# Records to use:
• • • • • • •
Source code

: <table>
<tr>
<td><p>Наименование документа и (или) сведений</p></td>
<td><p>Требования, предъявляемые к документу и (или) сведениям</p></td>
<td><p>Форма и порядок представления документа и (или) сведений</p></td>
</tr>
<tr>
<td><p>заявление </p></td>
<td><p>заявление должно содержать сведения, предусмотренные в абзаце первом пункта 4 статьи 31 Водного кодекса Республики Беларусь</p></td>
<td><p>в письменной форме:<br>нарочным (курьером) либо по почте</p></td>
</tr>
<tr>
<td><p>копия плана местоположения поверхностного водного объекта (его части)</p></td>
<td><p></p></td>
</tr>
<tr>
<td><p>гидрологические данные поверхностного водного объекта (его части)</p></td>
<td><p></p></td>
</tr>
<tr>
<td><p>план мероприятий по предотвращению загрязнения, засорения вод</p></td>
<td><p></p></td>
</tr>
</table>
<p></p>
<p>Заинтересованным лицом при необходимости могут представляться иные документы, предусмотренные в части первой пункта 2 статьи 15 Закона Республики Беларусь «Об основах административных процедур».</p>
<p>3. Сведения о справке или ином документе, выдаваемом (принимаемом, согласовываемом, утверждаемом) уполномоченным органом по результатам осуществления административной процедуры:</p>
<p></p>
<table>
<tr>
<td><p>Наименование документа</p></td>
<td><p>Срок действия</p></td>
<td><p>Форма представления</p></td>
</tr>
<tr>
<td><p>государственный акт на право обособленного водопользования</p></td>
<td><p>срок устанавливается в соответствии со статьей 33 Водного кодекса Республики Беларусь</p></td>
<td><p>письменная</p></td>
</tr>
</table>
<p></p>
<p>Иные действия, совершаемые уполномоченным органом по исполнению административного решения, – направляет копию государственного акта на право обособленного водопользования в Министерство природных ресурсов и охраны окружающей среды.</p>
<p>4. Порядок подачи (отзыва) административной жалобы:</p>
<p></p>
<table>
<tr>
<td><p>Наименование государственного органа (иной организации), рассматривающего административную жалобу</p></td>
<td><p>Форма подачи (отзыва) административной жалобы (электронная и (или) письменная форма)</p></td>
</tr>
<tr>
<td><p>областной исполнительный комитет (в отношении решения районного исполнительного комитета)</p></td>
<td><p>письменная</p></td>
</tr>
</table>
• • • • • • •
# Problem requirements:
Using the material above, copy every line in which the string "действия" occurs.

# Your response:
<td><p>Срок действия</p></td>
<p>Иные действия, совершаемые уполномоченным органом по исполнению административного решения, – направляет копию государственного акта на право обособленного водопользования в Министерство природных ресурсов и охраны окружающей среды.</p>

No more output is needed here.